In December 2020, the Company’s initial stockholders paid $25,000, or approximately $0.003 per share, in consideration for an aggregate of 7,187,500 shares of Class B common stock par value $0.0001 (the “Founder Shares”). In February 2021, the Company effected a stock dividend of 0.06 shares for each share of Class B common stock outstanding, resulting in the Sponsor holding an aggregate number of 7,618,750 Founder Shares, including an aggregate of up to 993,750 shares subject to forfeiture if the over-allotment option was not exercised by the underwriters in full. On February 22, 2021, as a result of the underwriters’ election to partially exercise their over-allotment option, a proportionate number of founder shares, aggregating 118,750, were forfeited, resulting in the Sponsor holding an aggregate of 7,500,000 Founder Shares.

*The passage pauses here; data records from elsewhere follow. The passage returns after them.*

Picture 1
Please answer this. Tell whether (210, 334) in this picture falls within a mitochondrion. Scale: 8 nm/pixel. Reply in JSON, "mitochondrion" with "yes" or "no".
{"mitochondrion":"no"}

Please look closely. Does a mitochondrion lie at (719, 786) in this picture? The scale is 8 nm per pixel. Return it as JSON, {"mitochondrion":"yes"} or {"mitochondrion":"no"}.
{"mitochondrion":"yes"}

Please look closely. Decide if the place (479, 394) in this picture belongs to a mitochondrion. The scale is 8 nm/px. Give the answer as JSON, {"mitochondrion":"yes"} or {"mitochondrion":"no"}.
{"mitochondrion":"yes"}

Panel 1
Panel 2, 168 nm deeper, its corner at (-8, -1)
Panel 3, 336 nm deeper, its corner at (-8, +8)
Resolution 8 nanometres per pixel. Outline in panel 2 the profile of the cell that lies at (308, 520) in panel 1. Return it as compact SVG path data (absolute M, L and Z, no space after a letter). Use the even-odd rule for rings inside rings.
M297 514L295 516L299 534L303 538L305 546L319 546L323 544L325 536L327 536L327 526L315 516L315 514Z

With certain limited exceptions, the founder shares are not transferable, assignable or salable (except to the Company’s officers and directors and other persons or entities affiliated with the Sponsor, each of whom will be subject to the same transfer restrictions) until the earlier of (A) six months after the completion of the Company’s initial Business Combination or (B) subsequent to the Company’s initial Business Combination, (x) if the last sale price of the Company’s Class A common stock equals or exceeds $12.00 per share (as adjusted for stock splits, stock dividends, reorganizations, recapitalizations and the like) for any 20 trading days within any 30-trading day period commencing at least 90 days after the initial Business Combination, or (y) the date, following the completion of the Company’s initial Business Combination, on which the Company completes a liquidation, merger, capital stock exchange, reorganization or other similar transaction that results in all of the Company’s stockholders having the right to exchange their shares of common stock for cash, securities or other property.

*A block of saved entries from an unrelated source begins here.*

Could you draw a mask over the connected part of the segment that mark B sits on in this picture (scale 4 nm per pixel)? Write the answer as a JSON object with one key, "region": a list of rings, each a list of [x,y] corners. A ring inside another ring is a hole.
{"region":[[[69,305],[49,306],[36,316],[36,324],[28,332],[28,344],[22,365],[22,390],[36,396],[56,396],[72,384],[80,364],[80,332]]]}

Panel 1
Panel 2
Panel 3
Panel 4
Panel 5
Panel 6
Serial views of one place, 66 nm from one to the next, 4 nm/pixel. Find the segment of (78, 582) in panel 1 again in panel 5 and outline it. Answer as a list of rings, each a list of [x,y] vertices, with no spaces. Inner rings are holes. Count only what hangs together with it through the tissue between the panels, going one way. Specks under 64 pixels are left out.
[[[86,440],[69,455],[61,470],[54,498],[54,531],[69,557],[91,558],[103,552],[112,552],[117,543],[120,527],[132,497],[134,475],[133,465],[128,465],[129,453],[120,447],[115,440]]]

Promissory Note — Related Party

On December 23, 2020, Company issued an unsecured promissory note to the Sponsor for an aggregate of up to $300,000 to cover expenses related to the IPO. This loan was non-interest bearing and payable on the earlier of September 30, 2021 or the completion of the Public Offering. On February 22, 2021, the Company paid the balance of the promissory note in full from the IPO proceeds.

Related Party Loans

In order to finance transaction costs in connection with a Business Combination, the Sponsor or an affiliate of the Sponsor or certain of the Company’s officers and directors may, but are not obligated to, loan the Company funds as may be required (“Working Capital Loans”). If the Company completes a Business Combination, the Company would repay the Working Capital Loans out of the proceeds of the Trust Account released to the Company. Otherwise, the Working Capital Loans would be repaid only out of funds held outside the Trust Account. In the event that a Business Combination does not close, the Company may use a portion of the working capital held outside the Trust Account to repay the Working Capital Loans but no proceeds from the Trust Account would be used to repay the Working Capital Loans. Up to $1,500,000 of such Working Capital Loans may be convertible into units at a price of $10.00 per unit at the option of the lender. The units would be identical to the Placement units. March 31, 2021, no such Working Capital Loans were outstanding.